Dear Cisco Customer,
Cisco engineering has identified the following software issues with the release that you have selected that may affect your use of this software. Please review the Software Advisory notice here to determine if the issues apply to your environment. You may proceed to download this software if you have no concerns with the issue described.
For more comprehensive information about what is included in this software, refer to the Cisco software Release Notes, available from the Product Selector tool. From this page, select the product you are interested in. Release Notes are under "General Information" on the product page.
For Firepower 4100/9300 devices:
Affected Software and Replacement Solution for CSCvs39368 |
||
Software Type |
Software Affected |
Software Solution |
Cisco FXOS Software |
Version: FXOS 2.4.1 and later Note: For FXOS 2.3.1 and prior, the memory leak only occurs when Common Criteria mode is enabled
|
Version: 2.3.1.173 2.4.1.252 2.6.1.187 2.7.1.106
Replacement Images: fxos-k9.2.3.1.173.SPA fxos-k9.2.4.1.252.SPA fxos-k9.2.6.1.187.SPA fxos-k9.2.7.1.106.SPA |
For Firepower 2100 devices:
Affected Software and Replacement Solution for CSCvs61701 |
||
Software Type |
Software Affected |
Software Solution |
Cisco FXOS Software |
Version: All versions of FXOS bundled with ASA (if Common Criteria mode is enabled)
|
Version: Not yet available
Replacement Images: Not yet available |
Reason for Advisory:
This software advisory addresses one software issue.

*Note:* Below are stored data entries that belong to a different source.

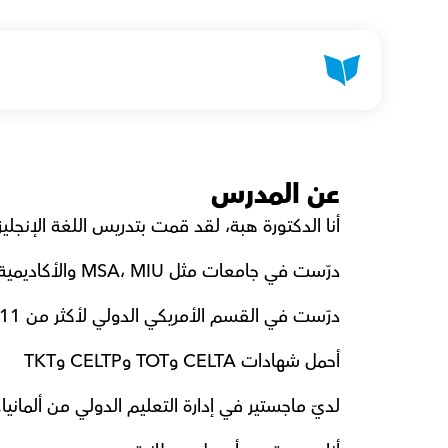
عن المدرس
أنا الدكتورة هبة، لقد قمت بتدريس اللغة الإنجليزية لأكث
درّست في جامعات مثل MSA، MIU والأكاديمية العربية
درّست في القسم الأمريكي الدولي لأكثر من 11 عامًا
أحمل شهادات CELTA وTOT وCELTP وTKT
لديّ ماجستير في إدارة التعليم الدولي من ألمانيا.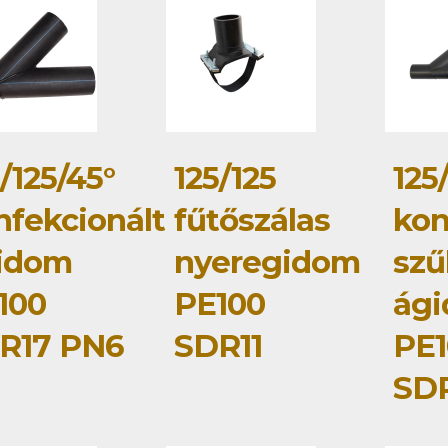
/125/45°
125/125
125
nfekcionált
fűtőszálas
kon
idom
nyeregidom
szű
100
PE100
ág
R17 PN6
SDR11
PE1
SD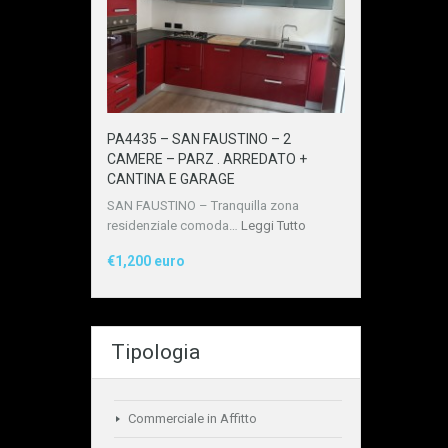
PA4435 – SAN FAUSTINO – 2
CAMERE – PARZ . ARREDATO +
CANTINA E GARAGE
SAN FAUSTINO – Tranquilla zona
residenziale comoda…
Leggi Tutto
€1,200 euro
Tipologia
Commerciale in Affitto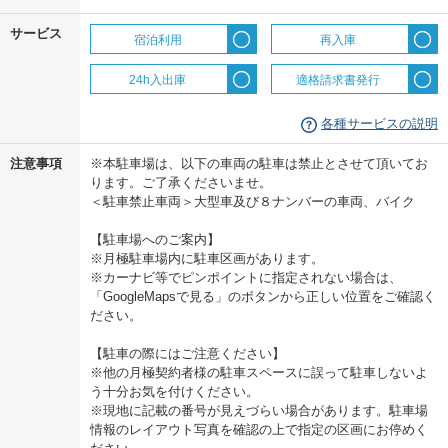
サービス
宿泊利用
再入庫
24h入出庫
適格請求書発行
各種サービスの説明
注意事項
※本駐車場は、以下の車両の駐車は禁止とさせて頂いてお
ります。ご了承くださいませ。
＜駐車禁止車両＞大型車及び８ナンバーの車両、バイク
【駐車場へのご案内】
※月極駐車場内に駐車区画があります。
※カーナビ等でピンポイントに指定されない場合は、
「GoogleMapsで見る」のボタンから正しい位置をご確認く
ださい。
【駐車の際にはご注意ください】
※他の月極契約者様の駐車スペースに誤って駐車しないよ
う十分お気を付けください。
※現地に記載の番号が見えづらい場合があります。駐車場
情報のレイアウト写真を確認の上で指定の区画にお停めく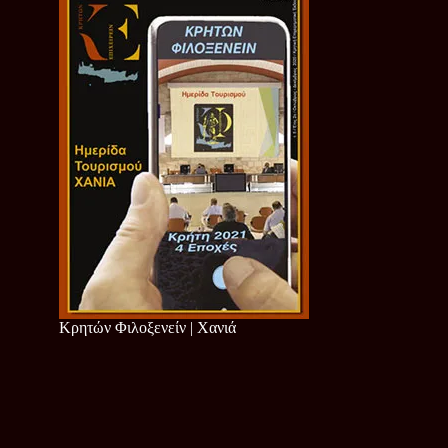
Κρητών Φιλοξενείν | Χανιά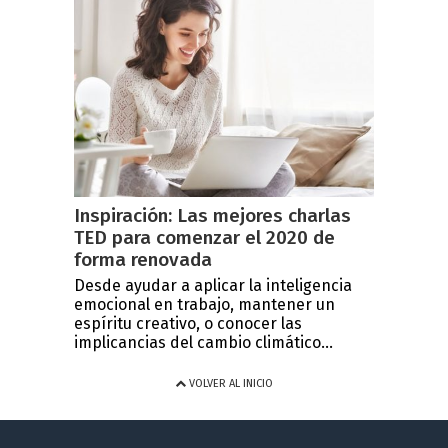
Inspiración: Las mejores charlas
TED para comenzar el 2020 de
forma renovada
Desde ayudar a aplicar la inteligencia
emocional en trabajo, mantener un
espíritu creativo, o conocer las
implicancias del cambio climático...
VOLVER AL INICIO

Note that there are two bugs covered in this software advisory, to account for the associated fixes to Firepower 4100/9300, and Firepower 2100 series devices:
CSCvs39368
DME process crash due to memory leak on Firepower 9300/4100
CSCvs61701
DME process crash due to memory leak on Firepower 2100
Affected Platforms:
Firepower 9300 devices
Firepower 4100 devices
Firepower 2100 devices
Symptom:
Due to a memory leak in Data Management Engine (DME), after a long system uptime, the system will reach a cap on memory usage by the DME processes. This results in a memory assert crash of DME on Firepower 2100, 4100, and 9300 devices. The DME crashes in turn result in severe impacts to the installed applications, interfaces, etc. This effectively can cause adverse network operational impacts such as failover, cluster member drops, or outages, while the DME restarts.
Conditions:
The conditions for these defects vary per hardware, version (pre or post 2.4.1), as well as Common Criteria (CC) mode configuration. Please refer to the below for clarity:
For Firepower 4100 and 9300 hardware:
FXOS 2.3.1 or prior - memory leak only occurs when Common Criteria (CC) mode is enabled
FXOS 2.4.1 and later – memory leak occurs regardless of whether or not CC mode is enabled
For Firepower 2100 hardware running ASA:
The memory leak ONLY occurs when Common Criteria (CC) mode is enabled, regardless of the bundled FXOS version in the ASA package. Note that this defect does not impact Firepower 2100 devices running FTD with FXOS.
Workaround:
The only workaround known at this time is to periodically (before 150 days) reboot the device. A software upgrade to a fixed version is required to fix the issue.